** start Data excerpts **

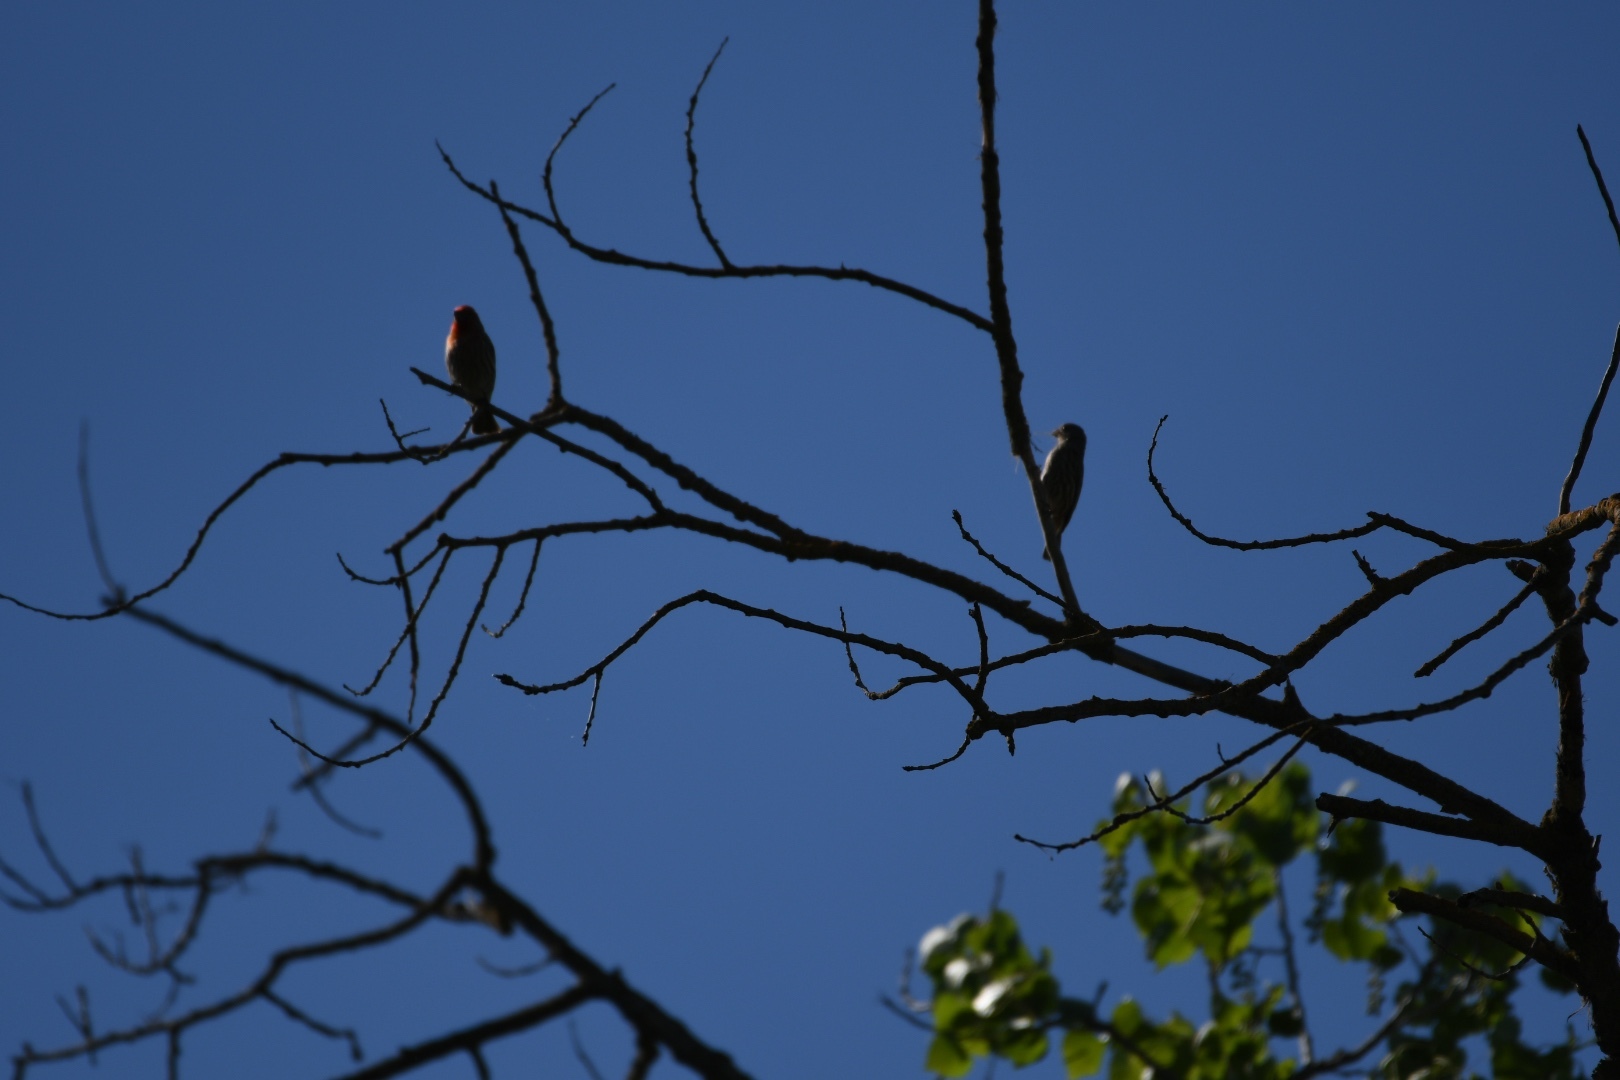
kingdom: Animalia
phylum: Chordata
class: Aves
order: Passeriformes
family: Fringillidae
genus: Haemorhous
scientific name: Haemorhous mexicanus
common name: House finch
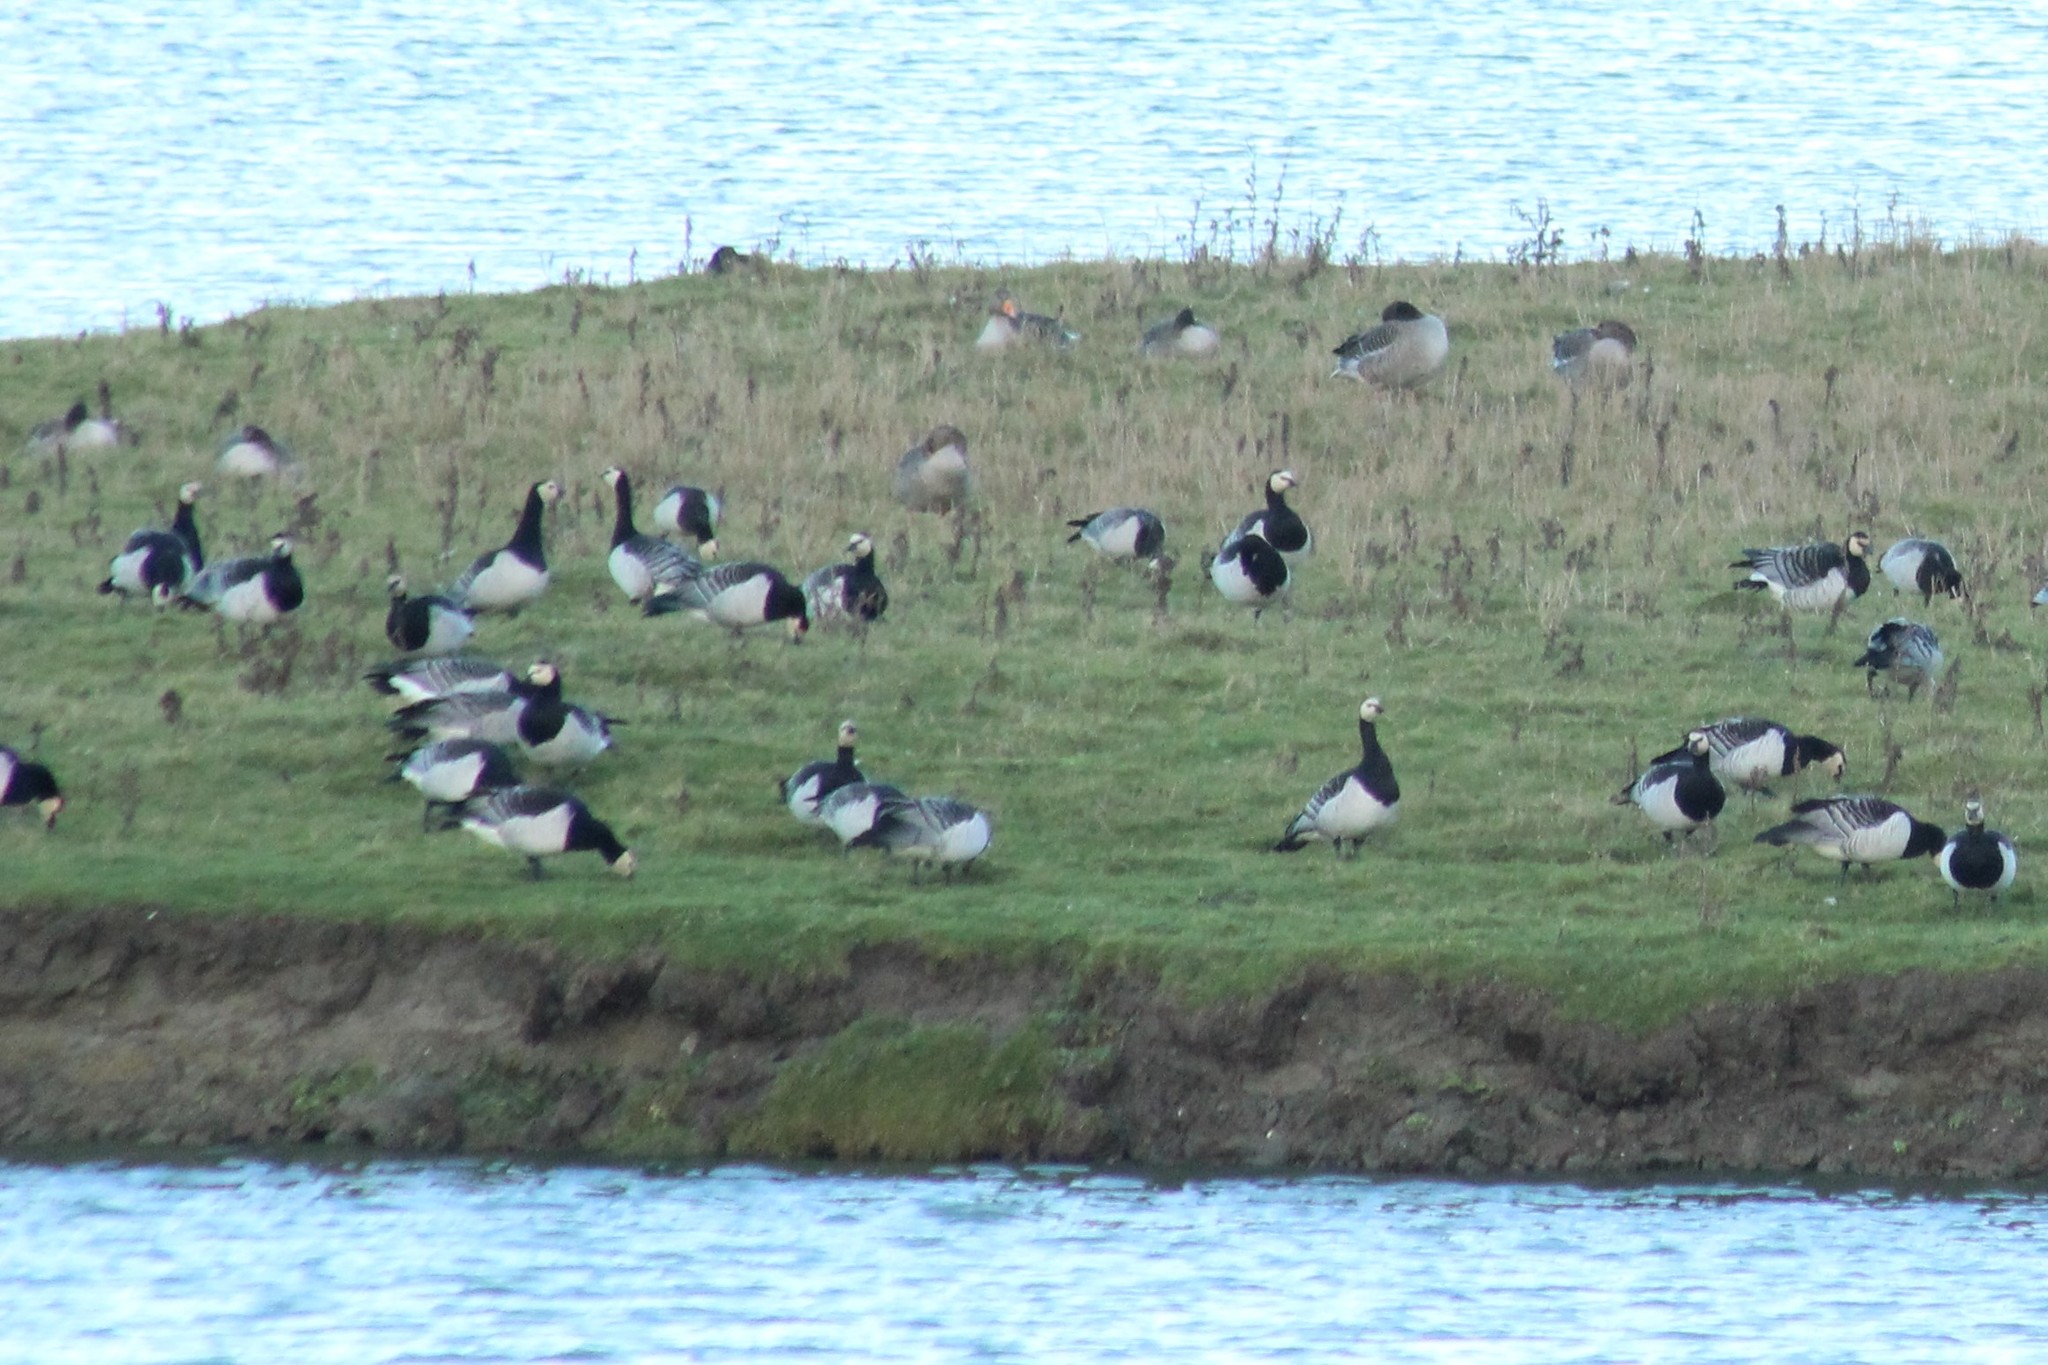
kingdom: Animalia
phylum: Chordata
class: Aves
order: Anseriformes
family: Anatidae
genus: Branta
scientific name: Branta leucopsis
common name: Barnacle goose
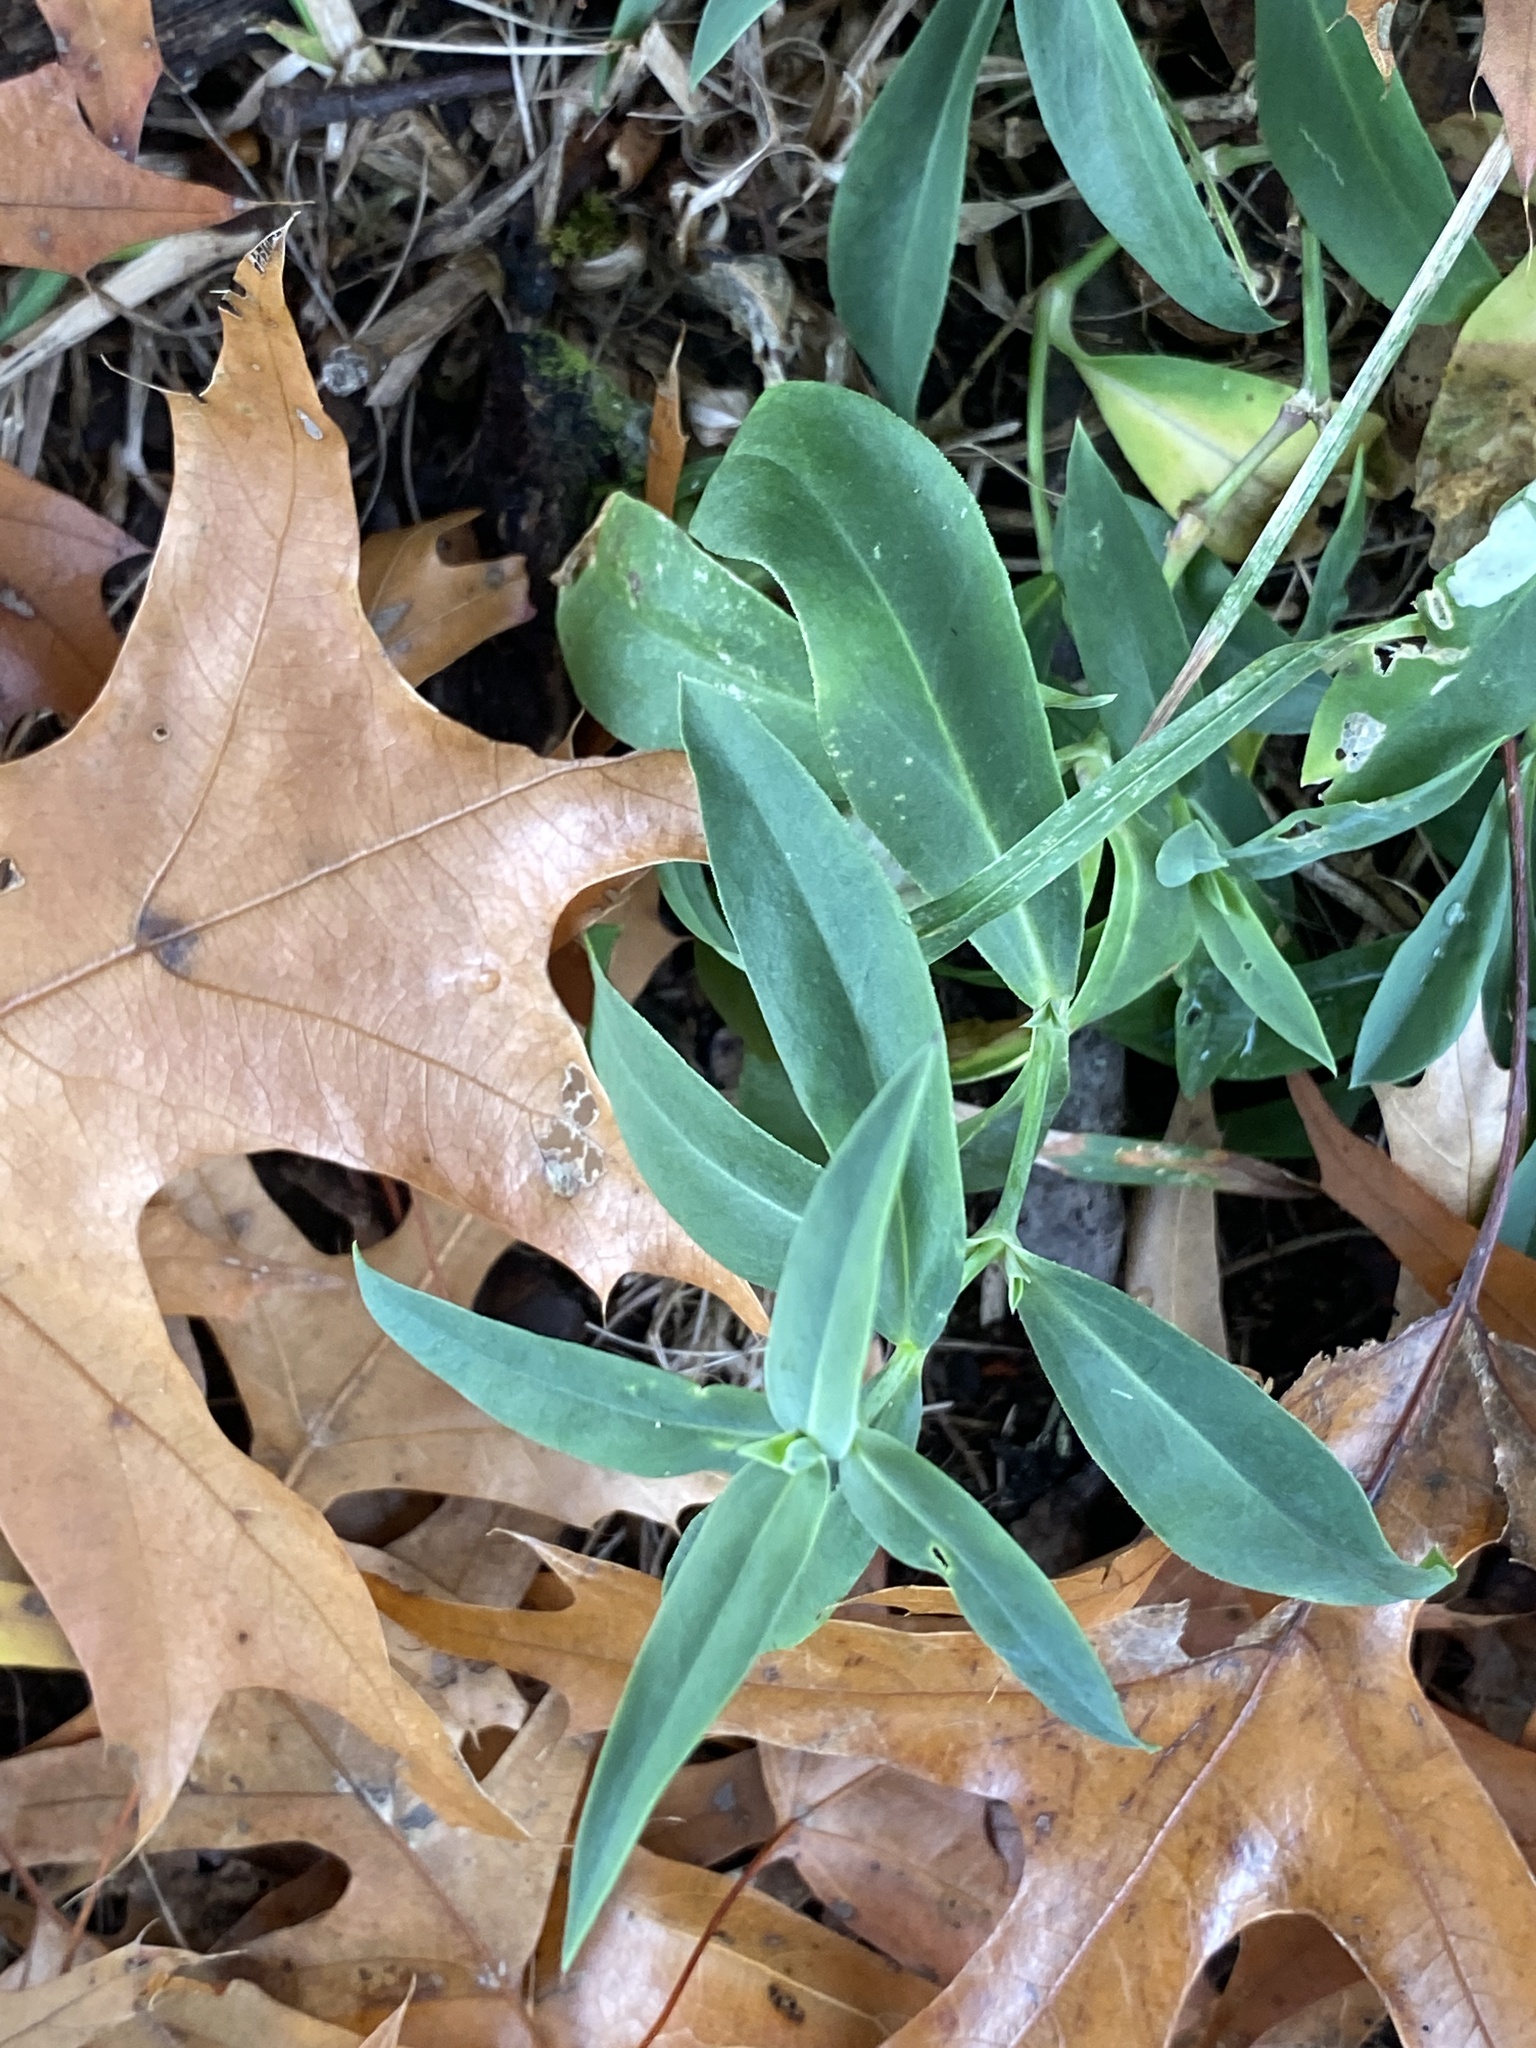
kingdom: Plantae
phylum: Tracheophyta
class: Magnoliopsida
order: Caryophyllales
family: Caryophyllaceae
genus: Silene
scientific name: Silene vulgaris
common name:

** end Data excerpts **

● Directive
Reproduce every line of the listing above word for word, but leave out the pictures.

● Response for this exercise
kingdom: Animalia
phylum: Chordata
class: Aves
order: Passeriformes
family: Fringillidae
genus: Haemorhous
scientific name: Haemorhous mexicanus
common name: House finch
kingdom: Animalia
phylum: Chordata
class: Aves
order: Anseriformes
family: Anatidae
genus: Branta
scientific name: Branta leucopsis
common name: Barnacle goose
kingdom: Plantae
phylum: Tracheophyta
class: Magnoliopsida
order: Caryophyllales
family: Caryophyllaceae
genus: Silene
scientific name: Silene vulgaris
common name:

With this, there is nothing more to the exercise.